(Stored data)
****************************************

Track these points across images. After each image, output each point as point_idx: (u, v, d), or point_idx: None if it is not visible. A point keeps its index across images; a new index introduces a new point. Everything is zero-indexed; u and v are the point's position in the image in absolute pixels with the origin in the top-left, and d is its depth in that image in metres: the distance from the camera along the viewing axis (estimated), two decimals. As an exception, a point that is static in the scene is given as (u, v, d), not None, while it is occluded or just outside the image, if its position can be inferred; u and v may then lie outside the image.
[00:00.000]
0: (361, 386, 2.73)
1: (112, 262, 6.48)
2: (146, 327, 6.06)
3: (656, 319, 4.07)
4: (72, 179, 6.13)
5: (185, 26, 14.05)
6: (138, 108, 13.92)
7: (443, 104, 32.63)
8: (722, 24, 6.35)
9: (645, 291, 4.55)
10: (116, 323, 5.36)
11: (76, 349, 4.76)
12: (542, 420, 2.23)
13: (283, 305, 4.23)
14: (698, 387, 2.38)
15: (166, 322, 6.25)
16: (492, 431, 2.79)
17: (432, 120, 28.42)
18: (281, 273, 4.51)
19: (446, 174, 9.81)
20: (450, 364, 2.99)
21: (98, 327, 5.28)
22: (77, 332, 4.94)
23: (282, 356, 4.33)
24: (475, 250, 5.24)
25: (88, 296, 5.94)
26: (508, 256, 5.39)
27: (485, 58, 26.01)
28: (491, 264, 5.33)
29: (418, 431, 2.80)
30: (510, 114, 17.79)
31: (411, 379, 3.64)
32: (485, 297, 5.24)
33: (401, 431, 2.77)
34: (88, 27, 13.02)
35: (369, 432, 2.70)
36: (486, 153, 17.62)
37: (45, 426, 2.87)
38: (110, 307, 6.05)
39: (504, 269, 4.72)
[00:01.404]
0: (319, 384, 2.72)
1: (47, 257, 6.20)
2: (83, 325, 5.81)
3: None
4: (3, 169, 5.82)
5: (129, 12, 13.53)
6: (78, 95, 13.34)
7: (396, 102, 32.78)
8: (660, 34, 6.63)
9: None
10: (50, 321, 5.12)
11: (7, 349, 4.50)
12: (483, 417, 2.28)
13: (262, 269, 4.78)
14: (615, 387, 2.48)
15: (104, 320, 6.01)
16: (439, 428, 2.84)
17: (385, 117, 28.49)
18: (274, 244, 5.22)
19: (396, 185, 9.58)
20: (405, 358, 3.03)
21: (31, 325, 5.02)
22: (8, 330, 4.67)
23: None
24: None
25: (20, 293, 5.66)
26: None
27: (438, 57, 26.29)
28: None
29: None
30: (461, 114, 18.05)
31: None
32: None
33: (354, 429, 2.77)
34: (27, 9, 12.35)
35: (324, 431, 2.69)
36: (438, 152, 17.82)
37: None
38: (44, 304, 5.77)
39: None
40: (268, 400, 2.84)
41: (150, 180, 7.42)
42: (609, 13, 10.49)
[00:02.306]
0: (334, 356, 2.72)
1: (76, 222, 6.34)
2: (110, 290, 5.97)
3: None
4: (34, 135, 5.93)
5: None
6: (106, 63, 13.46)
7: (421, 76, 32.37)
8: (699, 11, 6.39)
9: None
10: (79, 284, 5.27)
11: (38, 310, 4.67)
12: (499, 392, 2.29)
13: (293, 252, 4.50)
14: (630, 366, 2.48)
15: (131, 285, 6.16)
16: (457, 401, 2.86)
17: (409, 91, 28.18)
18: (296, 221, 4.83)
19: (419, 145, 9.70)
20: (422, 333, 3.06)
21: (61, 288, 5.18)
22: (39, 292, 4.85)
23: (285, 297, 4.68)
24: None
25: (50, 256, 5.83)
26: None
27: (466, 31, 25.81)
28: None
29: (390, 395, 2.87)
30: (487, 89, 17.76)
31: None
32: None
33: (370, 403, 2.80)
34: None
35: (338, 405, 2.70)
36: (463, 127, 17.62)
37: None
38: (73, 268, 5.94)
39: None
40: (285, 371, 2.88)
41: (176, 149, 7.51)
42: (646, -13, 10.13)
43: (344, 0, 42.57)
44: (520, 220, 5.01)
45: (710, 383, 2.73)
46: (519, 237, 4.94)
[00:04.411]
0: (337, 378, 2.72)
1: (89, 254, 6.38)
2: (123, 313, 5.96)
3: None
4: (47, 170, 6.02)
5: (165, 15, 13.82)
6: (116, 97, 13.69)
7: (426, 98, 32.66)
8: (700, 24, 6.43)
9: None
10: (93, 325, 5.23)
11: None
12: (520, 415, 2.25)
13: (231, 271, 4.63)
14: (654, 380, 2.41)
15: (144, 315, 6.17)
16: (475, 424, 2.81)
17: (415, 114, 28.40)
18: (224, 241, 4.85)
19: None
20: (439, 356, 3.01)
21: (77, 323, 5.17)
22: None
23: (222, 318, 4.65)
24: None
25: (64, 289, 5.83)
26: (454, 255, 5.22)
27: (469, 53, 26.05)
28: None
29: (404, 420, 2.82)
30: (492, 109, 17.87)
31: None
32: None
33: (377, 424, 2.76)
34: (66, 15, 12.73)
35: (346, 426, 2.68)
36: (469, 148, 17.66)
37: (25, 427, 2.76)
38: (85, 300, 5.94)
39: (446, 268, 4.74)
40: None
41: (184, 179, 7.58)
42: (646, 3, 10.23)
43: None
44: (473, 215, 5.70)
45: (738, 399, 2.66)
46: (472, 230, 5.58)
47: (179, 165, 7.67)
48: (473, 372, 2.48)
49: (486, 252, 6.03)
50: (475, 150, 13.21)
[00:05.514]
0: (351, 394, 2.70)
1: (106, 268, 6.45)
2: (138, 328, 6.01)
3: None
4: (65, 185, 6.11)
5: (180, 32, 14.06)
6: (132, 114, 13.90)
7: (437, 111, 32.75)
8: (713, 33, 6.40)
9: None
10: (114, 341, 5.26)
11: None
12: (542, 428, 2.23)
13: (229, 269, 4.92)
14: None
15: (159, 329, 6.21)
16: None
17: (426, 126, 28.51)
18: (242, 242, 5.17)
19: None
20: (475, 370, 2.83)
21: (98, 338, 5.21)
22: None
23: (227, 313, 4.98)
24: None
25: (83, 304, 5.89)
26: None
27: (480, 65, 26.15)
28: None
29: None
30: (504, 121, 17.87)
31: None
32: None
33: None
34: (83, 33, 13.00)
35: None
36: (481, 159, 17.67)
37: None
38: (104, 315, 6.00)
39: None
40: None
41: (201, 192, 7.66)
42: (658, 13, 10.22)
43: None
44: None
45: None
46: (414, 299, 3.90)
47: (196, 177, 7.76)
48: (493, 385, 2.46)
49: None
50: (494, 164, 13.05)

****************************************

Problem statement –
Wherever the line holding "1: (112, 262, 6.48)" falls in the entries above, copy exactly from it through the line holding "28: (491, 264, 5.33)", inclusive, and add nothing.

Reply –
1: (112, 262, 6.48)
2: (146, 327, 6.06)
3: (656, 319, 4.07)
4: (72, 179, 6.13)
5: (185, 26, 14.05)
6: (138, 108, 13.92)
7: (443, 104, 32.63)
8: (722, 24, 6.35)
9: (645, 291, 4.55)
10: (116, 323, 5.36)
11: (76, 349, 4.76)
12: (542, 420, 2.23)
13: (283, 305, 4.23)
14: (698, 387, 2.38)
15: (166, 322, 6.25)
16: (492, 431, 2.79)
17: (432, 120, 28.42)
18: (281, 273, 4.51)
19: (446, 174, 9.81)
20: (450, 364, 2.99)
21: (98, 327, 5.28)
22: (77, 332, 4.94)
23: (282, 356, 4.33)
24: (475, 250, 5.24)
25: (88, 296, 5.94)
26: (508, 256, 5.39)
27: (485, 58, 26.01)
28: (491, 264, 5.33)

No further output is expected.